A delicious filling, combined with the finest dough, will bring you true pleasure.

Ingredients:

  • onions - 50 g;
  • water - 150 ml for minced meat;
  • water - 120 ml;
  • flour - 150 g;
  • greens - 100 g;
  • vegetable oil - 130 ml for the test;
  • cooking oil - 1000 ml;
  • minced pork with beef - 320 g;
  • salt.

Cooking:

  1. Mix the water for the dough with oil, add salt and warm it.
  2. Combine with flour, knead the dough.
  3. Give time to stand for two hours.
  4. Add chopped greens to minced meat, salt.
  5. Pour in the water specified for the minced meat.
  6. Mix. The presence of water will give the desired juice to the filling.
  7. Roll out the dough, cut circles. Place the meat filling.
  8. Fasten the edges by pressing with a rolling pin, cut with a curly knife.
  9. Hot oil.
  10. Transfer the workpiece to oil.
  11. Fry.
  12. Remove, place on a napkin. Transfer to a dish in a couple of minutes.

Crimean pasties with meat

Minimal financial and time costs, and as a result a great effect.

Ingredients:

  • vegetable oil - half a teaspoon;
  • flour - 520 g;
  • salt;
  • water - 240 ml.

Filling:

  • parsley - 20 g;
  • minced meat - 290 g;
  • ground pepper;
  • onions - 160 g;
  • salt;
  • meat broth or water - 5 tbsp. spoons.

Cooking:

  1. Pour oil into the flour and salt.
  2. Grind with your hands.
  3. Pour in water, knead flour.
  4. Close in the package. Leave for half an hour.
  5. Grind onions, for this use a blender.
  6. Mix with minced meat.
  7. Chop the parsley, add the salt and pepper to the minced meat, mix.
  8. In order for the semi-finished product to become softer and more uniform - beat off.
  9. Pour in the broth, in its absence - water.
  10. Stir.
  11. Thinly roll out the dough, cut out circles using any materials at hand: a plate, a lid, etc.
  12. Place the filling. Blade the edges.
  13. Heat oil.
  14. Fry cheburek on both sides until golden brown.
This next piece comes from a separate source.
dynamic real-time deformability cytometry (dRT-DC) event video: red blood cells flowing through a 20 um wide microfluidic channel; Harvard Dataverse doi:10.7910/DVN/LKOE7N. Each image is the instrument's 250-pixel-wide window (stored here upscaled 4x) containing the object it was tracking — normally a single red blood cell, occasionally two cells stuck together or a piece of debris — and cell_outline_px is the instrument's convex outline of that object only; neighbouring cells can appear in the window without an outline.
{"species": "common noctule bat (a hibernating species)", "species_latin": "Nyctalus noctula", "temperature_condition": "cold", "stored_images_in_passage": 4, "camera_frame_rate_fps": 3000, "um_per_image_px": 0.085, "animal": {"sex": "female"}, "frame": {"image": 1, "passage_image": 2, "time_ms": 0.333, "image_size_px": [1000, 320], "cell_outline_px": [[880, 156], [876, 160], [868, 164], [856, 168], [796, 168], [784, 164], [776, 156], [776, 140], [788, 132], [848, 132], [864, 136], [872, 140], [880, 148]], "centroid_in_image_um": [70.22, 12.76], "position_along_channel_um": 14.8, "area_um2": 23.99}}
It is tasty to cook chebureks with cheese, for this, add grated cheese to the filling of any recipe you like.

How to sculpt and fry?

You can cook in various ways:

  1. Cut a piece of dough, roll a ball, roll out with a rolling pin. Get the basis for one serving.
  2. You can immediately roll out the whole mass and cut out with a bowl or a plate of the workpiece.
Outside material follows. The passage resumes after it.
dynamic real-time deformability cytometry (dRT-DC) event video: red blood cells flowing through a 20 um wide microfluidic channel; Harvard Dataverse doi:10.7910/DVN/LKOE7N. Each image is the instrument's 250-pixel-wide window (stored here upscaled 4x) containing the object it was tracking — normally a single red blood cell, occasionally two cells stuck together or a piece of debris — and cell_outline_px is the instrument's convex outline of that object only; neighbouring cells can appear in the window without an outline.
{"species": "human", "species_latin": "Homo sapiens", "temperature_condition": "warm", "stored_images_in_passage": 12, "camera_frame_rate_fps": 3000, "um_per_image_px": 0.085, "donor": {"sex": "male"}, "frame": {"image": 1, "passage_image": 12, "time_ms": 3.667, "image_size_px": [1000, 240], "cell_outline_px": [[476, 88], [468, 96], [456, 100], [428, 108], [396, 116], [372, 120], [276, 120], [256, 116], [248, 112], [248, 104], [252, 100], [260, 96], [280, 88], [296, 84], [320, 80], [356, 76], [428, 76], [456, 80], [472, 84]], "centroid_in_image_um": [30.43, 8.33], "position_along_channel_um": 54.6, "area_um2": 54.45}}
In the second embodiment, it will be necessary to dust the surface with flour more often, this will make the mass more rigid, but the pasties themselves will be the same in size.

Spread the filling on the first half, and cover the second with the top. Familiar pasties have a serrated border. To do this, you can use a special device or an ordinary fork, pinching her dough.

To fry products, you need to pour a lot of oil into the pan. Be sure to heat it up. Place the meat blanks and fry. Then move them to a paper towel. When the excess oil is absorbed, transfer to a dish and serve.